On July 28, 2025, the Company effected a one-for-nine reverse stock split of the Company’s issued and outstanding common shares (the “Reverse Split”). As a result of the Reverse Split, every 9 shares of the Company’s old common shares were converted into one share of the Company’s new common shares. Fractional shares resulting from the Reverse Split were sold at the then prevailing price on the open market, with the proceeds being distributed on a pro-rata basis to the impacted stockholders. The Reverse Split automatically and proportionately adjusted all issued and outstanding shares of the Company’s common shares, as well as convertible debentures, convertible features, prefunded warrants, stock options and warrants outstanding at the time of the date of the Reverse Split. The exercise price on outstanding equity-based grants was proportionately increased, while the number of shares available under the Company’s equity-based plans was proportionately reduced. Share and per share data (except par value) for the periods presented reflect the effects of the Reverse Split.

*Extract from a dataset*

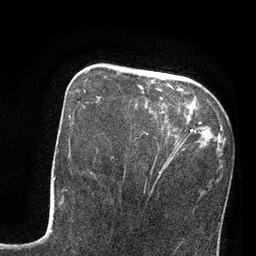
Breast MRI, one axial slice. Cropped to one breast. Dynamic contrast-enhanced series, time point 2 of 7 at this slice position (early post-contrast). 3 T. TE 2.1 ms, TR 4.8 ms. 256 × 256 image matrix, field of view 170 × 170 mm. Female patient.
Outlined on this slice (semi-automatically segmented with operator editing):
- enhancing-tissue mask used for the functional tumour volume (all voxels passing the contrast-enhancement thresholds inside the analysis volume; usually the tumour): box from (x=84, y=70) to (x=179, y=153) px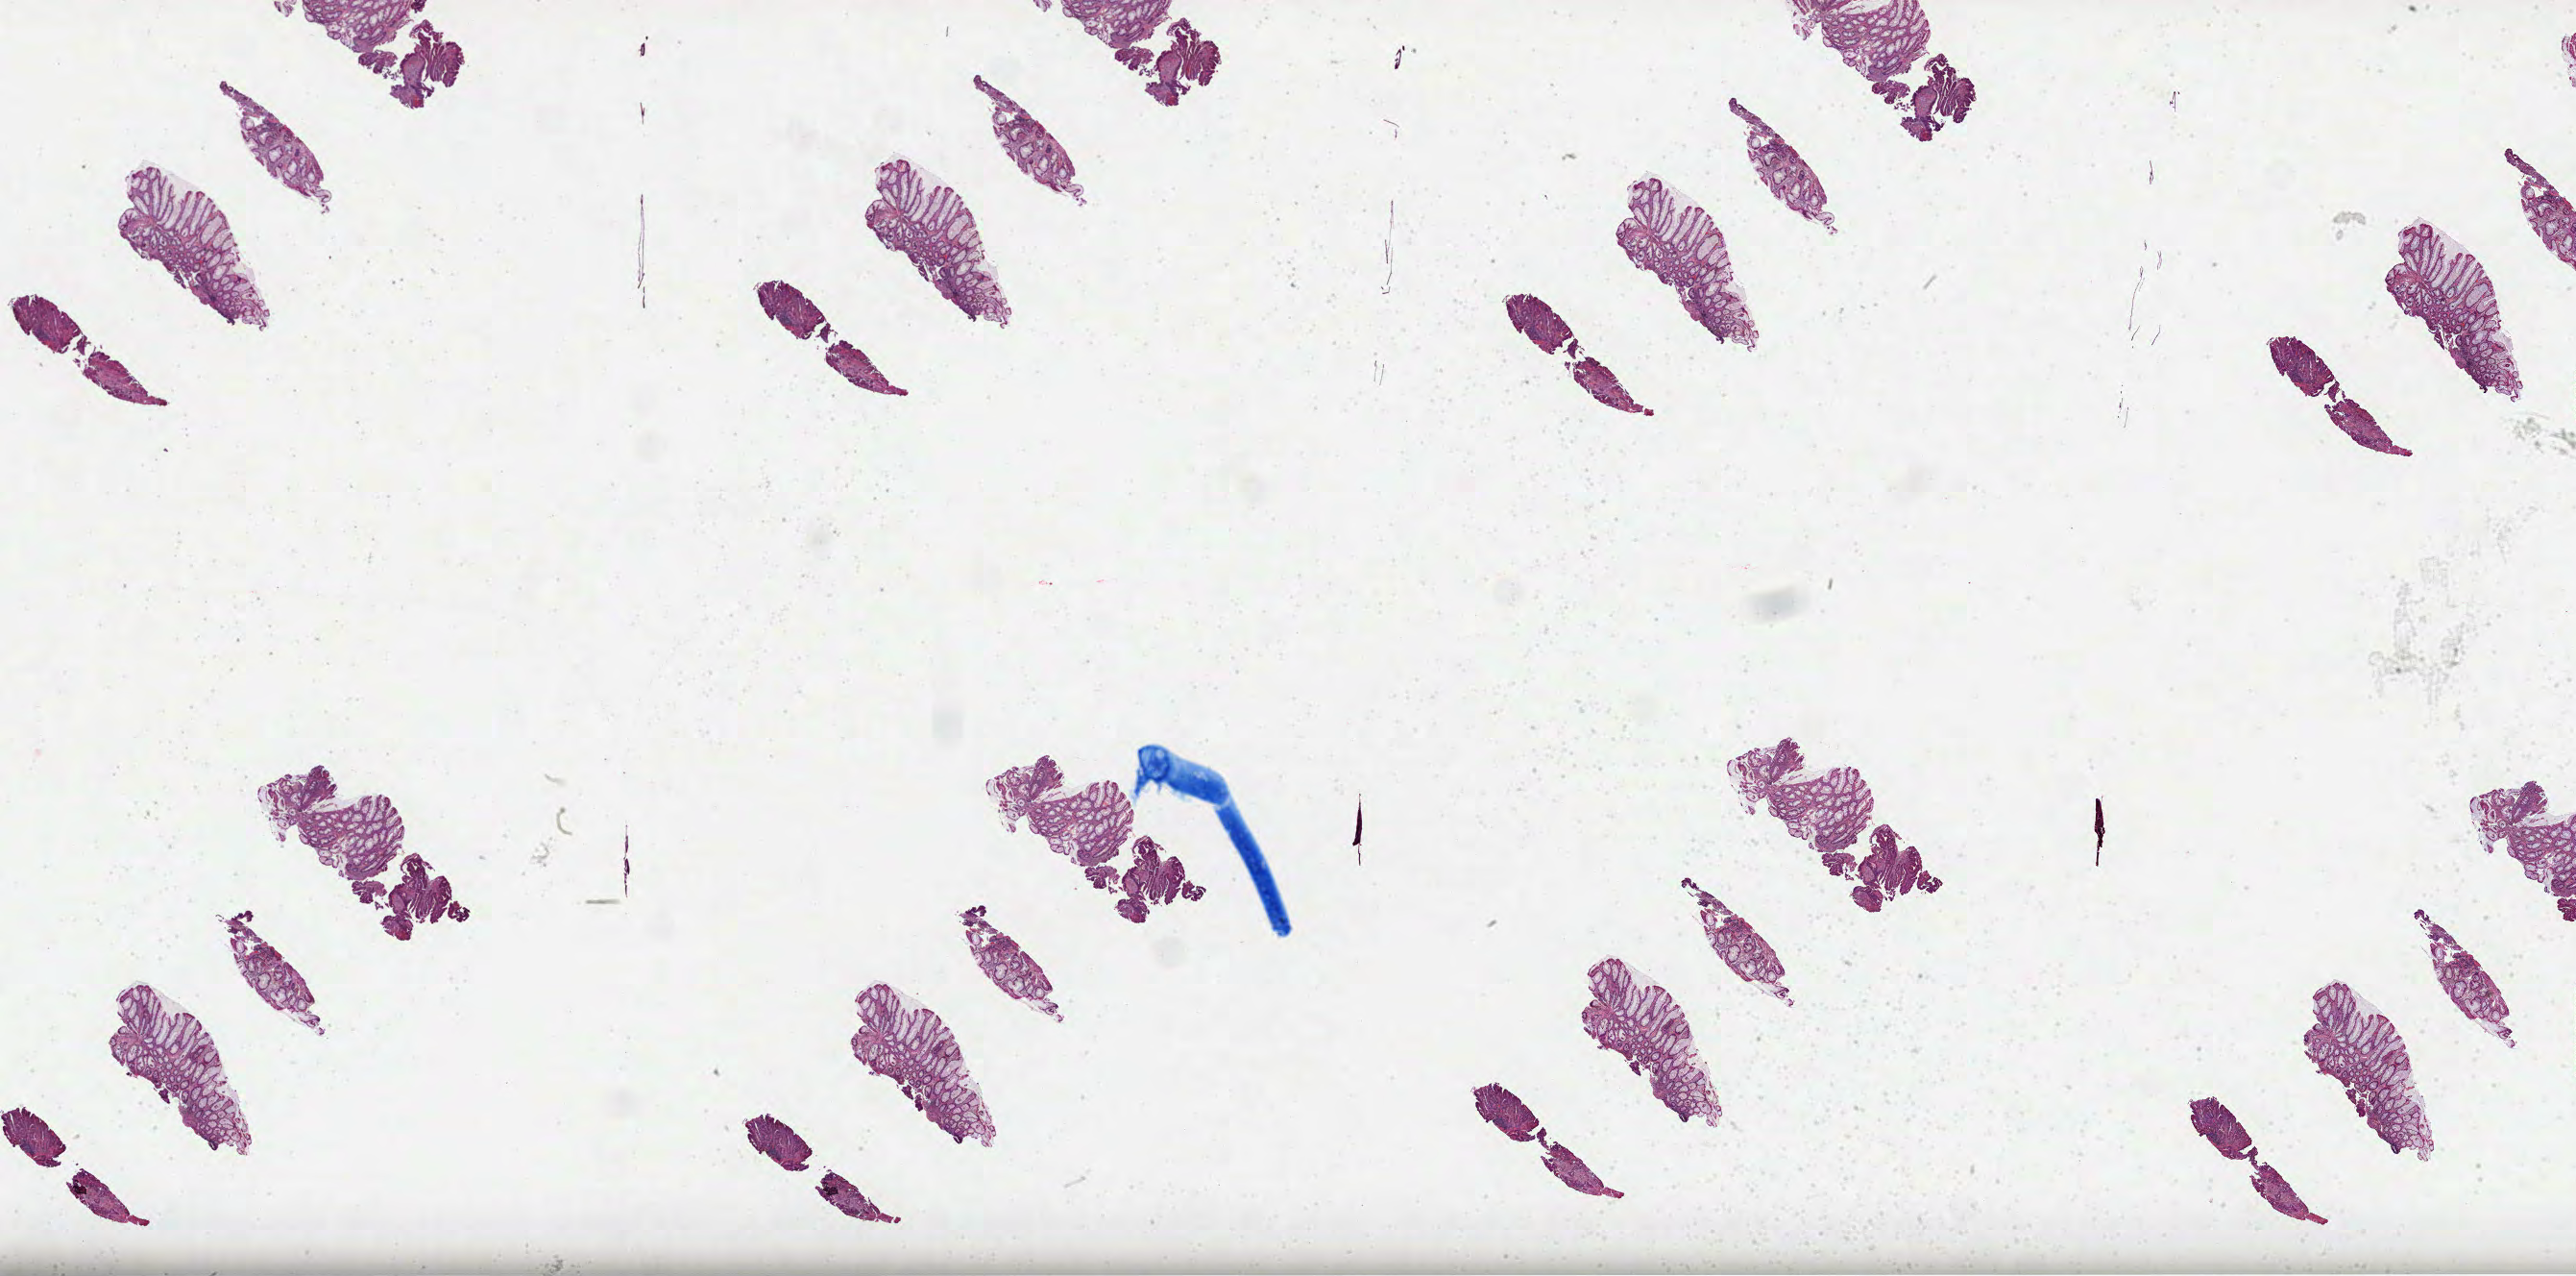
Digitized Hematoxylin and eosin (H&E) stained tissue section (whole slide) — shown as a low-resolution overview of the whole scanned area (about 43.3 x 21.4 mm, acquisition: 40x scan), formalin-fixed paraffin-embedded (FFPE) diagnostic section, sample: primary tumour, rectum. Patient: female, age at initial diagnosis 53 years.
Histologic diagnosis: Adenocarcinoma, NOS. AJCC pathologic stage: I.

References to numbers of common shares and per share data in the accompanying financial statements and notes thereto for periods ended prior to July 28, 2025 have been adjusted to reflect the Reverse Split on a retroactive basis.

 

 

NASDAQ Compliance

 

On March 13, 2026, the Company received a letter from Nasdaq that it no longer complies with Rule 5550(a)(2) of Nasdaq’s Listing Rules which require listed securities to maintain a minimum bid price of $1 per share. Based upon the closing bid price for the last 30 consecutive business days (January 29, 2026 to March 12, 2026), the Company no longer met this requirement.

 

The Company presented its appeal to the Hearing Panel (the “Panel”), and the hearing was held on April 21, 2026.  On May 8, 2026, the Company received from the Panel an exception to cure its listing deficiencies and provides for the continued listing on The Nasdaq Stock Market subject to certain conditions.  The conditions include, among other things, that the Company must demonstrate compliance with the minimum bid price of $1 per share for a minimum of 10 consecutive trading days on or before July 6, 2026.  The Company plans to complete a reverse stock split (the “RSS”) to cure the deficiency and will seek approval for the RSS at the annual shareholder meeting on May 29, 2026.